ニコニコ動画のコメントと盛り上がり

ふと、職人や弾幕というのは動画を本当に盛り上げているといえるのだろうか?と思った。
今までそれは前提のような形で話を進めていたが、ふとそれに疑問をもった。弾幕やコメントアート=動画を盛り上げているのか?と。屁理屈に聞こえるかもしれないが、意外とそこら辺について書かれたエントリはなかった。それは当然だと思っているからだろう。私もそれは当然なものと思っていたが、人によってはそれを当然だと思わない人もいるし、議論の余地が残るなとは思った。
弾幕コメント群を見て「盛り上がってるな」という感情を抱ける人は非表示にはしないだろう。でも、実際はコメントを見て色々なことを人それぞれ思っているのだ。その認識の個人差はこの前のアンケートでいやというほどわかった。とすれば、弾幕やコメントアートも必ずしも盛り上げているものとイコールで結ぶことはできないだろう。
何をもって盛り上げていると考えているのかを定義してみる。
ニコニコ動画はコメントの多さというものが盛り上がりの尺度と考えているところがある。コメントがある=盛り上がっている コメントがあまりない=盛り上がっていないという風に見ている。
本当に、コメントが多いということは=盛り上がっていると言えるか?
それについて意見を言うとき、連想するのはまずあれだ。ライブ会場で沢山の歓声が飛ぶ様子(これは盛り上がっていといえるだろう)。あれとニコニコ動画の多くのコメントは連想を呼ぶ。そこからコメントの多さ=盛り上がっていると発想するのだろう。
しかしニコニコ動画のコメントと歓声は似てて非なるものである。
ここで2chを考える。2chの場合、盛り上がっているとは、レスが多くつき勢いがあるスレッドだろう。多くの人が見ているだけでは盛り上がってるとは言えず、レスがついて初めて盛り上がっているといえてくる。まぁ、多くの人が見ている=盛り上がっているは、決してイコールではないが強い関連があるとは思うが。
そもそも盛り上がりとは何か。もり‐あがり【盛上り・盛り上り・盛上がり・盛り上がり】
1 盛りあがること。盛りあがった部分。2 気持ちや勢いが高まること
気持ちや勢いが高めているのは何か。それがレスやコメントなのである。あくまで一部の人にとってそう思うだけかもしれないが。
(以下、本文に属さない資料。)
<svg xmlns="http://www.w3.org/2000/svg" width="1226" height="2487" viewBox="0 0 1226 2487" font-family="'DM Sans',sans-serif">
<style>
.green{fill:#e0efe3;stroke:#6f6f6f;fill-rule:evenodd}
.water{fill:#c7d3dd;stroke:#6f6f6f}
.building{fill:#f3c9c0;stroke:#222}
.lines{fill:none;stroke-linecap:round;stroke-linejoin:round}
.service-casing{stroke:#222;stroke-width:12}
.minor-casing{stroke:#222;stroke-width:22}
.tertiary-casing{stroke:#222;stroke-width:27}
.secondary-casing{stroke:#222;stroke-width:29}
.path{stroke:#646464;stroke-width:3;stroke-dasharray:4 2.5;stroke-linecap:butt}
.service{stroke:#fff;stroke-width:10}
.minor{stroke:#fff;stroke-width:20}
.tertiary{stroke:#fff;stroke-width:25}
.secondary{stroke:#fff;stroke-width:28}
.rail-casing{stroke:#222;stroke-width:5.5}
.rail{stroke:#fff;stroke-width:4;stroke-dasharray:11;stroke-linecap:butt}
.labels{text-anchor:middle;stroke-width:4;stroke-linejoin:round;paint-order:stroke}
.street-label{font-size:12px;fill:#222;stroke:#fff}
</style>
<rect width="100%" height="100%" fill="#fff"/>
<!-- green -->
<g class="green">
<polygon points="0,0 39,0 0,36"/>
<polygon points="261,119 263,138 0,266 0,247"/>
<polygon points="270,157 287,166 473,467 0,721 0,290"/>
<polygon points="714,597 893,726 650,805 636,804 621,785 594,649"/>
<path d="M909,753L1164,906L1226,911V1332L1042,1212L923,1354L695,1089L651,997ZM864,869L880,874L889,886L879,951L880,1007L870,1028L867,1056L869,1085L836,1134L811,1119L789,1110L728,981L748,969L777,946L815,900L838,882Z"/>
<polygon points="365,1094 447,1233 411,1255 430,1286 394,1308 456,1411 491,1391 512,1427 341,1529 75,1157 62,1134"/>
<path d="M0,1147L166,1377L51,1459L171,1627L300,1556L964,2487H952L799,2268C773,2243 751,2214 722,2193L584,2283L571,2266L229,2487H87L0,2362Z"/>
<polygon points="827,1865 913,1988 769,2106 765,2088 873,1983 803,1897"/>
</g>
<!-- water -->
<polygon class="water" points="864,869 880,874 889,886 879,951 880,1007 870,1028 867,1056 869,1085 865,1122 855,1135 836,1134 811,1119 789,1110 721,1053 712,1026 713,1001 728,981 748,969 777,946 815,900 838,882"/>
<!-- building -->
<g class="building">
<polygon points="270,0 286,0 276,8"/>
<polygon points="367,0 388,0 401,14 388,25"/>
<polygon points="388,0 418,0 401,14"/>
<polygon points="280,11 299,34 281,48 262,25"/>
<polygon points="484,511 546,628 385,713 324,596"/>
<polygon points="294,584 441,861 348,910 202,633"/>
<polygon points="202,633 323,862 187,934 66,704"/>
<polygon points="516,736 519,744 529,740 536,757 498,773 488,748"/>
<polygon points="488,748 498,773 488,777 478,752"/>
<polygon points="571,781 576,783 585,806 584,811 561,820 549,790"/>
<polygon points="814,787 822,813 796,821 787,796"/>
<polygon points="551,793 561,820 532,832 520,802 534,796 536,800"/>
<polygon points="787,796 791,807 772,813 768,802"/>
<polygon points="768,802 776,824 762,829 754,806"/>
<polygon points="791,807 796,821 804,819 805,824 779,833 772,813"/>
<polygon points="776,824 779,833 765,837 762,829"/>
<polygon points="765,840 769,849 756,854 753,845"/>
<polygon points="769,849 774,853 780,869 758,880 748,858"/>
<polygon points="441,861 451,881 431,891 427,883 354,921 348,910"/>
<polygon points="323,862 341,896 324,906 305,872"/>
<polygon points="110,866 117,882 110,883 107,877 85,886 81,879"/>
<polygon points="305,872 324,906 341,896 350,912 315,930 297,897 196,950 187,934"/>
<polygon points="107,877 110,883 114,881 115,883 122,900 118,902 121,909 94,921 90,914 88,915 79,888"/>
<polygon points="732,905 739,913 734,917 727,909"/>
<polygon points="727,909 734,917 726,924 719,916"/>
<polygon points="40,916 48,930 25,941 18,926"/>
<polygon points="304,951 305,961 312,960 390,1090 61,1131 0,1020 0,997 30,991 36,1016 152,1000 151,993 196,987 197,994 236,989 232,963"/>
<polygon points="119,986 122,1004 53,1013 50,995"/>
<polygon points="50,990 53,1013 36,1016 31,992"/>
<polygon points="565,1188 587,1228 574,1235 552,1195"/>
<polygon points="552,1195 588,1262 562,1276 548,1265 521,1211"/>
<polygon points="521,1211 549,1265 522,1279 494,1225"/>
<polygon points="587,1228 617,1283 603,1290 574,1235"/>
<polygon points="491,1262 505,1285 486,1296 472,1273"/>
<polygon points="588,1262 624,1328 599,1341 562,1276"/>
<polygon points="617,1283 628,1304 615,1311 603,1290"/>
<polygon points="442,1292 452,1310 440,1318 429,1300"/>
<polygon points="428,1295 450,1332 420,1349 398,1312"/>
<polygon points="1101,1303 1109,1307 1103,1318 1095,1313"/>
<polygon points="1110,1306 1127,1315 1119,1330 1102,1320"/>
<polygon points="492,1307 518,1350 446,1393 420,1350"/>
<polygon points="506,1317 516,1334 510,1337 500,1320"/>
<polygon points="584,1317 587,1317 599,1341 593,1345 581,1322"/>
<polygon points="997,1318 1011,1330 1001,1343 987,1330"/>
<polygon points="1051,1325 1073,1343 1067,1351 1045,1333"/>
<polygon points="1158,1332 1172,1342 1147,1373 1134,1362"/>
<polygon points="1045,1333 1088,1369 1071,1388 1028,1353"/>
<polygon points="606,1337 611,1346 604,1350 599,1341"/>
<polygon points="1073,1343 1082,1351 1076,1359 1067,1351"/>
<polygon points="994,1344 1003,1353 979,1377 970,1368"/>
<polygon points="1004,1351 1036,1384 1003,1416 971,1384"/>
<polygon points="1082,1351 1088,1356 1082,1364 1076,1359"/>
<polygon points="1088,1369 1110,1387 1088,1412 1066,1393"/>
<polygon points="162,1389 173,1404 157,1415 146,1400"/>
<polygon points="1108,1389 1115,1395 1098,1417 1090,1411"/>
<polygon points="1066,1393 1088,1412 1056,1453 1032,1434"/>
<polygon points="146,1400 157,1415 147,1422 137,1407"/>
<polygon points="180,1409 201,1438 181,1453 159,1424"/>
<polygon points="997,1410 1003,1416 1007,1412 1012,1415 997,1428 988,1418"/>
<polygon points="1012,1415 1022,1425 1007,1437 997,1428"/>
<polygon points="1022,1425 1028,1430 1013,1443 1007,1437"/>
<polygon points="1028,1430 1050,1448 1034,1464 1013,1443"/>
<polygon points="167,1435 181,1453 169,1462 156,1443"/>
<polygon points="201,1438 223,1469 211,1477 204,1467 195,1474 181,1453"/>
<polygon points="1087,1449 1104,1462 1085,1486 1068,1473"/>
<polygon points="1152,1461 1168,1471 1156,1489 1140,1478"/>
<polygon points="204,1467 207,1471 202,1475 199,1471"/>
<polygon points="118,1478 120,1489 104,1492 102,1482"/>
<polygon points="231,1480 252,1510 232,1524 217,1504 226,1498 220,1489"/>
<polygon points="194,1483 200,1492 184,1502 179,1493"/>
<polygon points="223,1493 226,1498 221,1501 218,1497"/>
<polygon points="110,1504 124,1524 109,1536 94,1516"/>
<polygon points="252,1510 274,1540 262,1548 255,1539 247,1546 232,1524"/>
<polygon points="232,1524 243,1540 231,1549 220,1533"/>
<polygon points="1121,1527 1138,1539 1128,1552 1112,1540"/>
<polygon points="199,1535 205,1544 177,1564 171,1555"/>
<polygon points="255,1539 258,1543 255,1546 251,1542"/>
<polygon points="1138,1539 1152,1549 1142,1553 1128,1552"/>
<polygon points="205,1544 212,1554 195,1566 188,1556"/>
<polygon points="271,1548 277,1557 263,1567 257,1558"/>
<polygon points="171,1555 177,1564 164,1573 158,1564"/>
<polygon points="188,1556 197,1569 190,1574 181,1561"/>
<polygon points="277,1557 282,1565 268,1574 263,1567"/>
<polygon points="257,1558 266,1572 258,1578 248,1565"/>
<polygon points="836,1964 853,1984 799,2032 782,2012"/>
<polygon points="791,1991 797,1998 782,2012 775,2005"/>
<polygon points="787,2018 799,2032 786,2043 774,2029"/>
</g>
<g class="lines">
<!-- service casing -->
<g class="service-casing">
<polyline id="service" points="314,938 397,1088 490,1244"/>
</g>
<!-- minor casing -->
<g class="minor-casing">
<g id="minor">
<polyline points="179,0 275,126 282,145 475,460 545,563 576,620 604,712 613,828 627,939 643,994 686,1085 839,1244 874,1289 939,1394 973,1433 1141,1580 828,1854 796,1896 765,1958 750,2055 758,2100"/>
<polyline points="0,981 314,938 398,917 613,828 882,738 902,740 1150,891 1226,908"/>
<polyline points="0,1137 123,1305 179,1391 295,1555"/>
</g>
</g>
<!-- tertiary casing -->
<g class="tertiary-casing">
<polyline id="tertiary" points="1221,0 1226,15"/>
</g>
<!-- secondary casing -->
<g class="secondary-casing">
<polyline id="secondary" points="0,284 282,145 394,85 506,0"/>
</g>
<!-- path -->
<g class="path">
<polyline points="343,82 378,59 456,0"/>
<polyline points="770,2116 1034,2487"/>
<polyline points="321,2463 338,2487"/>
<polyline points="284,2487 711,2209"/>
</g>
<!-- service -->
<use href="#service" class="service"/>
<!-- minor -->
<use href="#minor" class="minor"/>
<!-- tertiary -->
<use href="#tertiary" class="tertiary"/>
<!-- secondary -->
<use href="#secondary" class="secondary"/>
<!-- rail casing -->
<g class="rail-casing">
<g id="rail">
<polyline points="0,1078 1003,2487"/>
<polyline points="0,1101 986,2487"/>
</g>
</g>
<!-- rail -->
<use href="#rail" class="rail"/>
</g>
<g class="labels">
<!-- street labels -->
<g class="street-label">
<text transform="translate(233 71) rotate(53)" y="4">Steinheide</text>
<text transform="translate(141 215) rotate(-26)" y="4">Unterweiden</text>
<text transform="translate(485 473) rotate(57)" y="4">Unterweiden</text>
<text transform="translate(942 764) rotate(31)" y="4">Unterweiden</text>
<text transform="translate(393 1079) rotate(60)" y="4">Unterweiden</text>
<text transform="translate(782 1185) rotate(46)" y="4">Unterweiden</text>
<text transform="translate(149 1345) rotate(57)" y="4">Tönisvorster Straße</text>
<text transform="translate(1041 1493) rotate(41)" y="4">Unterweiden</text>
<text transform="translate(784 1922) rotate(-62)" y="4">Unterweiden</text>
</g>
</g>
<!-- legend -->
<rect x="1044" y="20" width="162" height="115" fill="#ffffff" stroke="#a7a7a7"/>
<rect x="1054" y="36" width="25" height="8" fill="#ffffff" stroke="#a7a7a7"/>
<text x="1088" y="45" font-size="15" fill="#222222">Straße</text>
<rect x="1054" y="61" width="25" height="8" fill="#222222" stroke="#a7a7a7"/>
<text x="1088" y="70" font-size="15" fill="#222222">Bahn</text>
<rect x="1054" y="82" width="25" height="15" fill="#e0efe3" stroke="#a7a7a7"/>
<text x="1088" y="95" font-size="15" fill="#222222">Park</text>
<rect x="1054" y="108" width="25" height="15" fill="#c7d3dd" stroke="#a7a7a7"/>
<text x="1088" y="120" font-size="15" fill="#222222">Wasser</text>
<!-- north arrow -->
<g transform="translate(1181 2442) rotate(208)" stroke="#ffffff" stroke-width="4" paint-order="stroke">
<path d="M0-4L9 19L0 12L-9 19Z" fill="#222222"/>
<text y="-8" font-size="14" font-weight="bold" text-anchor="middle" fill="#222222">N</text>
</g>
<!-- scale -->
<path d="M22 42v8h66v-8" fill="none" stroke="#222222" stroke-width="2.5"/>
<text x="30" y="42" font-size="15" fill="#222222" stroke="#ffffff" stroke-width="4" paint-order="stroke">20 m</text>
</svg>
多くの人がだまって見ているだけでは、何か明示的でないのである。
ニコニコ動画はコメントがでることでその何かが明示的になった。そのことによって一部のユーザは「この動画は盛り上がっているな」と感じるようになった。
コメントというのは、とどのつまりは人の意見や主張である。コメントがあってはじめて、無機的な数字の増加から有機的な感情の発露だと明示的に見えてくる。ぎゃーぎゃーと言いたいことを思い思いに行っていたとしても、それは盛り上がっているのである。人は気持ちが高まると、多弁になり、声が大きくなり、思ったことを言えるようになるような気がする。ここは私の個人的な考えだが。つまり、コメントがたくさん流れて弾幕やコメンアートが流れている状態というのは、多くの気分が高まって多弁になった人がいる。その存在をコメントを通じて垣間見ることができる。決して声は聞こえないが、そのコメント群を見て、最終的に人は「想像」するのだ。この映像はみんなが高揚して、盛り上がっている状態であると。もし一緒の空間で見ているならば、ぎゃーぎゃーいろいろ言いあいながら楽しんでいるんじゃないかと。そう「想像」するから、コメントを見た人の一部は多くのコメントをみて「盛り上がっている」と思うのだろう。
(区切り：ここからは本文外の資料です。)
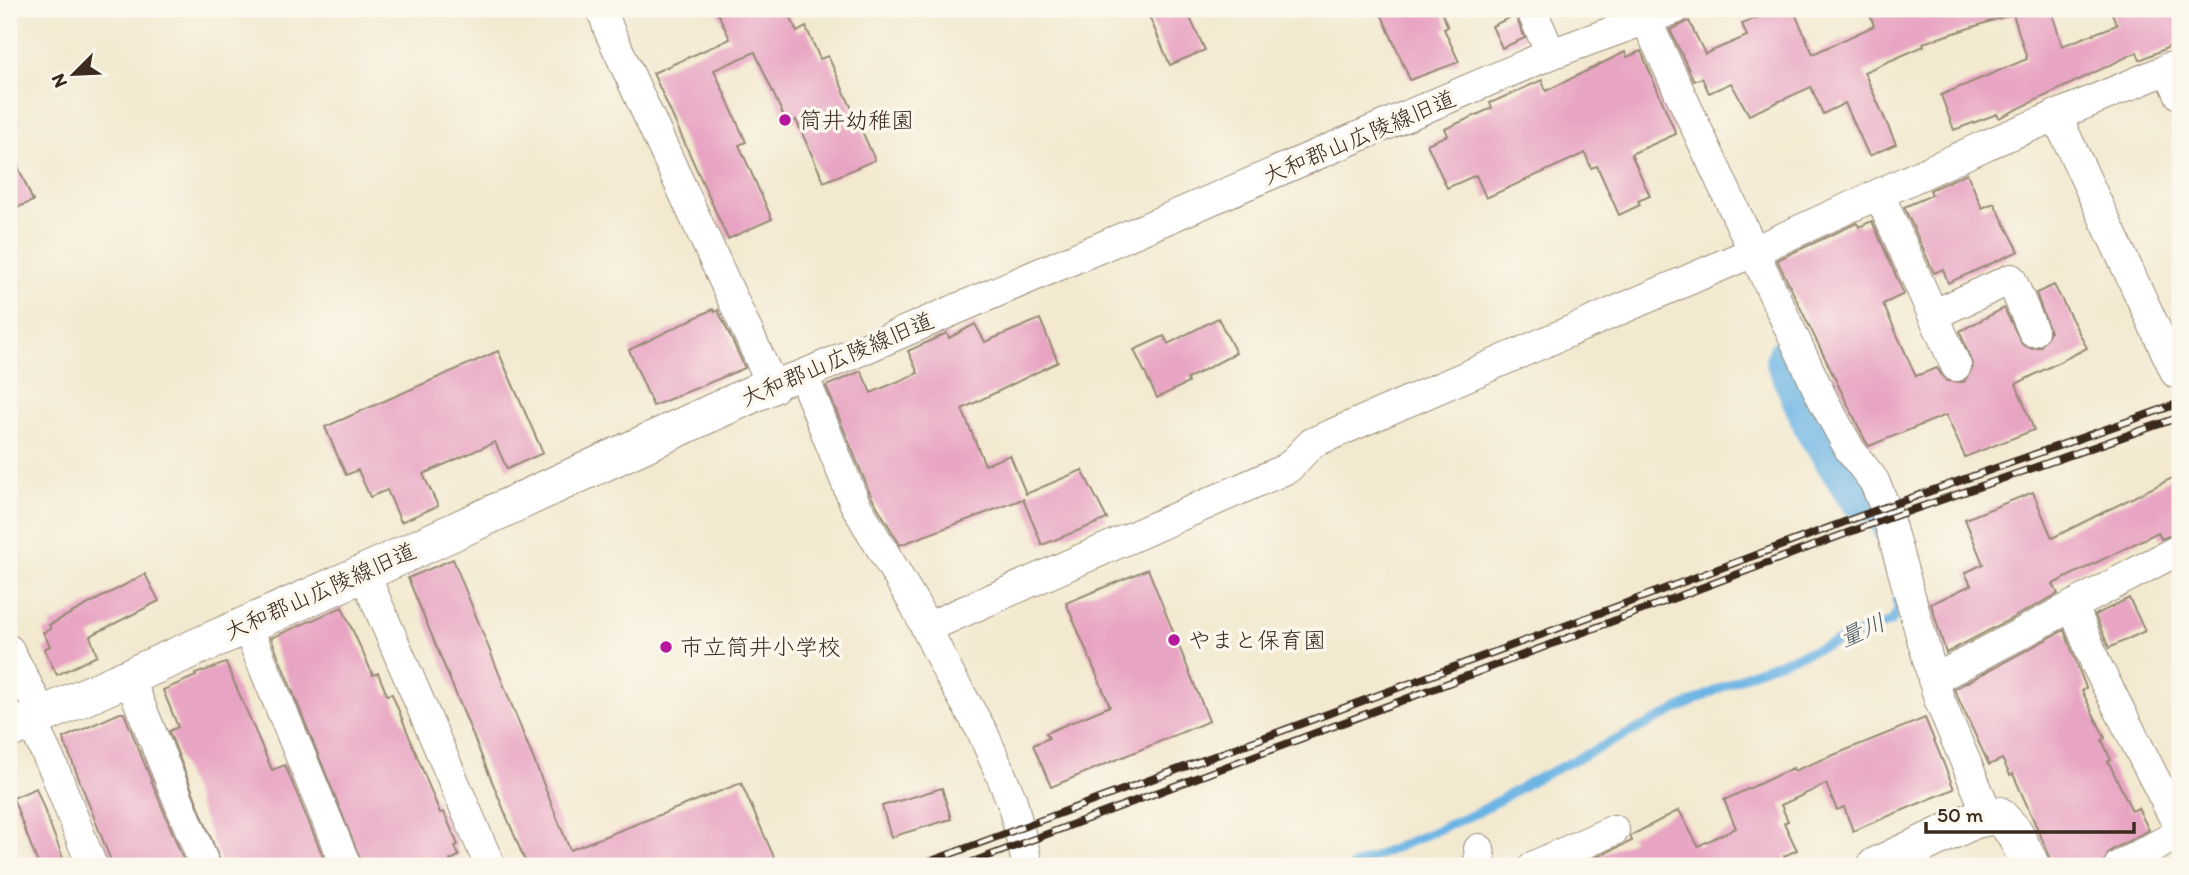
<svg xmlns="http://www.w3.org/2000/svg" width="2189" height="875" viewBox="0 0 2189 875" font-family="Itim,'Klee One',sans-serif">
<rect width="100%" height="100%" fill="#fbf7ec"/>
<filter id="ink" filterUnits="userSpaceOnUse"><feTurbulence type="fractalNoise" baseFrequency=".0143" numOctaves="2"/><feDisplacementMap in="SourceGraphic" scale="14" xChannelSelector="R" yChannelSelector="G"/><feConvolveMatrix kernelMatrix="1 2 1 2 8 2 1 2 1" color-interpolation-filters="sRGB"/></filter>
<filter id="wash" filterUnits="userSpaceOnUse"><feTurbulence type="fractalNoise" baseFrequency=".00686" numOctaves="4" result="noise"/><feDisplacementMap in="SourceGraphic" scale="28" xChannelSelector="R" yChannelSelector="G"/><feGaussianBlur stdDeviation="1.57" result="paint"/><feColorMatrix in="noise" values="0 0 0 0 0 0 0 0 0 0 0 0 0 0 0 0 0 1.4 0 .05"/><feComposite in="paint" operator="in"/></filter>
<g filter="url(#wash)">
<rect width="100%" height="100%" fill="#f3e9d0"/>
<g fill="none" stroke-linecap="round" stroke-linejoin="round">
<g stroke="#6cb4e4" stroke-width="9">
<path d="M 1864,496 L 1878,535"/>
<path d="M 1353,866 L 1479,812 L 1530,782 L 1753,672 L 1891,622 L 1899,609 L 1896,599"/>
</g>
<path stroke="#6cb4e4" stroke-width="51" d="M 1791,360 L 1820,427 L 1864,496"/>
</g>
<g id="blocks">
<g fill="#e8a5c3">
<path d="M 716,9 L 787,9 L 797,32 L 806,27 L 820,59 L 828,56 L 875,160 L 824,182 L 796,120 L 787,124 L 755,52 L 714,70 L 746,142 L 739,145 L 772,219 L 728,239 L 653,73 L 730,39 Z"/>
<path d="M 1146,9 L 1186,9 L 1205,50 L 1170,65 Z"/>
<path d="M 1379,9 L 1440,9 L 1448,27 L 1444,29 L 1459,62 L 1410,80 Z"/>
<path d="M 1777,9 L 1793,9 L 1813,54 L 1874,26 L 1868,9 L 2051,9 L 2062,46 L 2117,25 L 2110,9 L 2180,9 L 2180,42 L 2140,60 L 2137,52 L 1999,118 L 1997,114 L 1954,130 L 1941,95 L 2027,59 L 2013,14 L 1923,43 L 1924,46 L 1864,72 L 1896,144 L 1869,156 L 1845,103 L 1823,114 L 1811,87 L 1749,115 L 1731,83 L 1709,93 L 1702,78 L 1694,81 L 1670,30 L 1689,21 L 1705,54 L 1747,36 L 1742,24 Z"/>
<path d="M 1515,15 L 1525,38 L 1502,48 L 1492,26 Z"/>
<path d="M 1641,51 L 1676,134 L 1631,154 L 1650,196 L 1638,201 L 1640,205 L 1619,215 L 1597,166 L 1591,168 L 1585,153 L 1486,198 L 1476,175 L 1447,188 L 1427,144 L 1448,135 L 1445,129 L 1492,108 L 1490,103 L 1542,80 L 1546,91 L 1625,52 L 1627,57 Z"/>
<path d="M 9,146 L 33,201 L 9,211 Z"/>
<path d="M 1967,173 L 1982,208 L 1994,203 L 2019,251 L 1948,283 L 1943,269 L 1934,273 L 1904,207 L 1932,195 L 1930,190 Z"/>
<path d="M 1872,221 L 1904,294 L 1883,304 L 1916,376 L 1937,368 L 1946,381 L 1964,382 L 1973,367 L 1960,331 L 2004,308 L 2022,344 L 2030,348 L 2040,347 L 2050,332 L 2036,293 L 2054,285 L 2087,348 L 2016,384 L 2034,430 L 1965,457 L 1946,415 L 1869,446 L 1865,440 L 1777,260 L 1857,223 L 1859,227 Z"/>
<path d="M 713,309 L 715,312 L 718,310 L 745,368 L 653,406 L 629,350 Z"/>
<path d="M 1218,318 L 1236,353 L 1187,379 L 1188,383 L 1157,398 L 1134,350 L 1164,336 L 1168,344 Z"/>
<path d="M 1040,319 L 1058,362 L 962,409 L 985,465 L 1010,455 L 1026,494 L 1082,470 L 1107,519 L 1042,545 L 1023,499 L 900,545 L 871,496 L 826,386 L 861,371 L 871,393 L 918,373 L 908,351 L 947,333 L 949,338 L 975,324 L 985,342 Z"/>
<path d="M 498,351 L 543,453 L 507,469 L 495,442 L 423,474 L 438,506 L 401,522 L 387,490 L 370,497 L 358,470 L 346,475 L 325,427 Z"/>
<path d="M 2180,474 L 2180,532 L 2161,539 L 2158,532 L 2053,584 L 2058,594 L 1946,653 L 1931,604 L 1971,585 L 1965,573 L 1983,564 L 1965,519 L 2033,492 L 2052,538 Z"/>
<path d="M 453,559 L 570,850 L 741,783 L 778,866 L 527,866 L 408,578 Z"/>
<path d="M 1148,569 L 1209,721 L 1051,787 L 1033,745 L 1049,738 L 1046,733 L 1110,706 L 1066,603 Z"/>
<path d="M 145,574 L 159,601 L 90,636 L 97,656 L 57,675 L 44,649 L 50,646 L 43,632 L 51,629 L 49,625 Z"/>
<path d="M 2129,598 L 2145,631 L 2109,648 L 2095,615 Z"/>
<path d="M 342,607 L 373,675 L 378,673 L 387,695 L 392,694 L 440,813 L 444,812 L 458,845 L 455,846 L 459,856 L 450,860 L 452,866 L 363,866 L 271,638 Z"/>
<path d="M 2064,630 L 2086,688 L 2082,691 L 2105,738 L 2102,740 L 2111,760 L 2108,761 L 2132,811 L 2138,808 L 2149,830 L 2110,851 L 2102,866 L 2054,866 L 2013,774 L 2010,775 L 2002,759 L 1989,765 L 1954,689 Z"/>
<path d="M 226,663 L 272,770 L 285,765 L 327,866 L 222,866 L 169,731 L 178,727 L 163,690 L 196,676 L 195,674 Z"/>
<path d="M 120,713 L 124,713 L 186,866 L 113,866 L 63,738 Z"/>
<path d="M 1925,718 L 1954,789 L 1853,831 L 1844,807 L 1837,810 L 1826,784 L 1781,805 L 1788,821 L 1784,823 L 1797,850 L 1784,856 L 1789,866 L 1576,866 L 1632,841 L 1630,836 L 1679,810 L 1698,846 L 1736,828 L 1724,800 L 1793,768 L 1794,771 Z"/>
<path d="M 36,788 L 66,866 L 39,866 L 28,838 L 13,798 Z"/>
<path d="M 942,788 L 951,819 L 891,837 L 882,806 Z"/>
</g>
</g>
</g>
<g filter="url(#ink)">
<use href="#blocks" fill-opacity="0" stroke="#978a77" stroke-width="2"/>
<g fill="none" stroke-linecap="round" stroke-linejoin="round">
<defs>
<g id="minor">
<path d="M 602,9 L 609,30 L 772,385 L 803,375 L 1551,54 L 1675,9"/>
<path d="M 1531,9 L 1551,54"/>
<path d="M 1646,20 L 1821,396 L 1850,450 L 1874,481 L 1885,507 L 1939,699 L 1988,815"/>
<path d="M 2168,68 L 2180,95"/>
<path d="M 2056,115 L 2176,373 L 2180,371"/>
<path d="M 1879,194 L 1956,366"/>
<path d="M 1933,315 L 2011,279 L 2033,331"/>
<path d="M 803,375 L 855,504 L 915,605 L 949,674 L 983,733 L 1012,801 L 1028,866"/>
<path d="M 364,573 L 490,866"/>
<path d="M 2073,606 L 2096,664 L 2180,829"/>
<path d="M 246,624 L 346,866"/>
<path d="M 926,628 L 1288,468 L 1312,443 L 1739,258 L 1986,145 L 2180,64"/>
<path d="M 9,650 L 42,714"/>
<path d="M 128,675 L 205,866"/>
<path d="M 1933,680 L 2180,549"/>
<path d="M 30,719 L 54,769 L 92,866"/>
<path d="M 1479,849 L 1481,866"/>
<path d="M 1534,866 L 1614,830"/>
<path d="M 2119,866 L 2180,833"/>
</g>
<g id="tertiary">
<path d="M 9,730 L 364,573 L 772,385"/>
<path d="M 1876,866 L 1974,820 L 1998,815 L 2014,832 L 2031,866"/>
</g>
</defs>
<use href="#minor" stroke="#978a77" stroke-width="32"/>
<use href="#tertiary" stroke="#978a77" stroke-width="39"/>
<use href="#minor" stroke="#fff" stroke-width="30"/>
<use href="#tertiary" stroke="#fff" stroke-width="37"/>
<defs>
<g id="rail">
<path d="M 918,866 L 1874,511 L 2180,403"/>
<path d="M 962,866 L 1863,527 L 2180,417"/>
</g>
</defs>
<use href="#rail" stroke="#3b2a1e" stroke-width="8"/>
<use href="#rail" stroke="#fbf7ec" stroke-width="5" stroke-dasharray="16" stroke-linecap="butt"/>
</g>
</g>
<g fill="#b5179e" stroke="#fbf7ec" stroke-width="2.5">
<circle cx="785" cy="120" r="7"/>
<circle cx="1174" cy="640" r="7"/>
<circle cx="666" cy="647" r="7"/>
</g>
<g text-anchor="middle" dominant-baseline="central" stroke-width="7" stroke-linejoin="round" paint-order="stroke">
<g font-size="23" fill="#3b2a1e" stroke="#fbf7ec" text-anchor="start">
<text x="799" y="120">筒井幼稚園</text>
<text x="1188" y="640">やまと保育園</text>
<text x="680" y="647">市立筒井小学校</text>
</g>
<g font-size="23" fill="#3b2a1e" stroke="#fbf7ec">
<text transform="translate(1359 137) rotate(-23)">大和郡山広陵線旧道</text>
<text transform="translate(837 359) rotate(-23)">大和郡山広陵線旧道</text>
<text transform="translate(320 591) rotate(-24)">大和郡山広陵線旧道</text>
</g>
<g font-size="24" font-style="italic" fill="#4c5a63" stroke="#fbf7ec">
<text transform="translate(1862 630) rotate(-23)">量川</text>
</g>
</g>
<rect width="2189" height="875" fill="none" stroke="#fbf7ec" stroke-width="35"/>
<g transform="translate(74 74) rotate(246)" stroke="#fbf7ec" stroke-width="5" paint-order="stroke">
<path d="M0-5L12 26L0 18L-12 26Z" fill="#3b2a1e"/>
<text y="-10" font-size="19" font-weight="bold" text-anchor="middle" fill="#3b2a1e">N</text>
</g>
<path d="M1926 822v10h208v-10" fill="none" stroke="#3b2a1e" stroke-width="3.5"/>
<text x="1937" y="822" font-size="21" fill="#3b2a1e" stroke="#fbf7ec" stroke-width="5" paint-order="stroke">50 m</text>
</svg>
私が思うニコニコ動画のコメントの「錯覚」はこの部分だと思うのである。リアルタイムか非同期かによる錯覚だとは思わない。これはニコニコ動画にかぎらずWeb全体に当てはまる話ではある。特にコミュニティ系のサイトにあてはまる。
サイトが「盛り上がっているかのように見せる。」これは実はWebの至上命題である。これをいかにうまく見せるかがシステムやアーキテクチャの腕の見せ所である。ニコニコはその点で成功したのだろう。コメント付加サービスは他にも波及してきているようだし。
これからはニコニコ動画形態のコメントの見せ方がWebの一つの手法として流行してくるかもしれない。いかにサイトを「盛り上がっているかのように」見せるために。